Exploded Your Mom’s Cambrian Energy Drinks

10:14 pm Since this will (in theory) be my last scholastic all-nighter ever I thought I’d do it in style, with many different kinds of shiny energy drinks, and blogging whenever my paper hits a lumpy point. When I went through the checkout line, the clerk informed me that a beverage known as Monster was his energy drink of choice. Oddly enough, that was the only kind I didn’t buy.

Supermarket clerks have favorite energy drinks. What is the world coming to?

10:37 pm I’ve just finished the sugar-free Red Bull. The inside of my mouth feels like a warm sno cone. Blugh.

11:34 pm Hansen’s Energy Pro bears a most unfortunate resemblance to Surge. Remember Surge? They tried promotional giveaways of the stuff when I was in high school; even then, when I could swill Mountain Dew like a hemophiliac taking transfusions, I couldn’t handle Surge.
On the brighter side of things, my cerebellum has started to squirm. The excitement hasn’t gotten up to any of my higher-level thought processing yet, but it will eventually.

3:42 am Holy shit, I am not going to finish this paper on time. All the energy drinks taste the same to me now. I am one large, sessile energy drink filter feeder, and I am writing about how the evolution of plankton poo changed the oceanic ecosystem forever.

6:17 am God, KMX is disgusting. Six pages written, 10 required, and three more hours to write. Done with plankton poo, have moved on to viciously mocking geneticists and insisting that bizarre air-mattress looking trace fossils be considered as ancestral arthropods. For all I know they are actually superintelligent yeast colonies.

8:01 am Well, that was possibly the worst paper I’ve written since high school. But that’s okay – I can flunk paleontology and still graduate. I can’t flunk anthropology, but absurd essay exams on the three tenuous pieces of evidence in favor of Whorfianism are best done on no sleep and scary-sounding animal energy products, so that’s fine. Six and a half hours until my sleeping packing booze fest begins!

12:31 pm I just spilled the last of my energy drink all over my shirt. One question to go, plus an extra credit mini-essay if I’m still awake. I hate Benjamin Lee Whorf, but not as much as I hate the whole community of anthropologists who decided to take him halfway seriously. Except for de Groot. I can’t hate anyone named de Groot.

I smell like lemon-scented sugar cane pee.

Comments

  1. katie wrote:

    Plankton poo? Now that’s a paper I’d like to read.

  2. yami wrote:

    So this one guy’s theory is that the evolution of mesozooplankton capable of preying on single-celled algae was

    an important link in the food chain, because only medium-tiny creatures can efficiently eat super-tiny creatures
    at first a way to keep nutrients in the top of the water column (floating poo pellets!) and slow the transport of organic carbon to the bottom of the ocean (which provides an explanation of some carbon isotope ratios we see at the base of the Cambrian)
    also a way to rapidly transport nutrients from the top of the water to the bottom, where they could support a larger benthic ecosystem (concentrated food that hasn’t been totally chewed by bacteria on the way down)
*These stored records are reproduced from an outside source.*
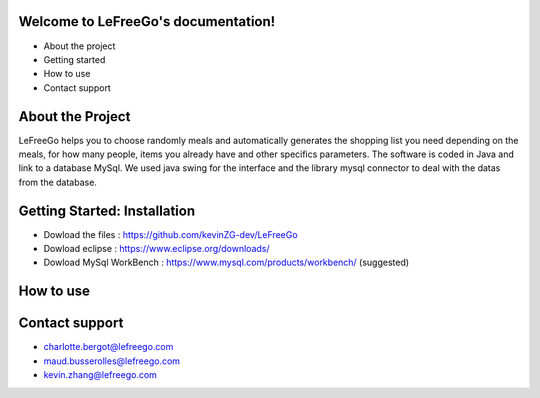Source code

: .. LeFreeGo documentation master file, created by
   sphinx-quickstart on Tue Nov  8 12:20:00 2022.
   You can adapt this file completely to your liking, but it should at least
   contain the root `toctree` directive.

====================================
Welcome to LeFreeGo's documentation!
====================================

* About the project
* Getting started
* How to use
* Contact support

==================
About the Project
==================
LeFreeGo helps you to choose randomly meals and automatically generates the shopping list you need depending on the meals, for how many people, items you already have and other specifics parameters.
The software is coded in Java and link to a database MySql. We used java swing for the interface and the library mysql connector to deal with the datas from the database.

=============================
Getting Started: Installation
=============================
* Dowload the files : https://github.com/kevinZG-dev/LeFreeGo
* Dowload eclipse : https://www.eclipse.org/downloads/
* Dowload MySql WorkBench : https://www.mysql.com/products/workbench/ (suggested)

==========
How to use
==========

.. image:: /images/use.png


===============
Contact support
===============
* charlotte.bergot@lefreego.com
* maud.busserolles@lefreego.com
* kevin.zhang@lefreego.com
    I never did figure out exactly why he thought floating-poo plankton would have evolved before sinking-poo plankton – he never explicitly said anything about it, but he did advocate both floating and sinking poo as triggers for expanded ecological opportunity, and if you’re going to have both scenarios the sinking poo has to come last or you get the carbon isotope data wrong. But anyway, that’s the theory behind the plankton poo thing.

  3. des wrote:

    I’ve been hating on the Whorf for yonks, but I still know I’m going to have to buy and read his wretched book some day. I came close in the University bookshop, but the preface announced that he started his career with creationist argumentation against evolution, which sums the fucker up perfectly, really. Sigh.

  4. Lab Lemming wrote:

    I have no idea how your “related entries” thing sent me here, but this is the funniest blog entry I’ve read all year.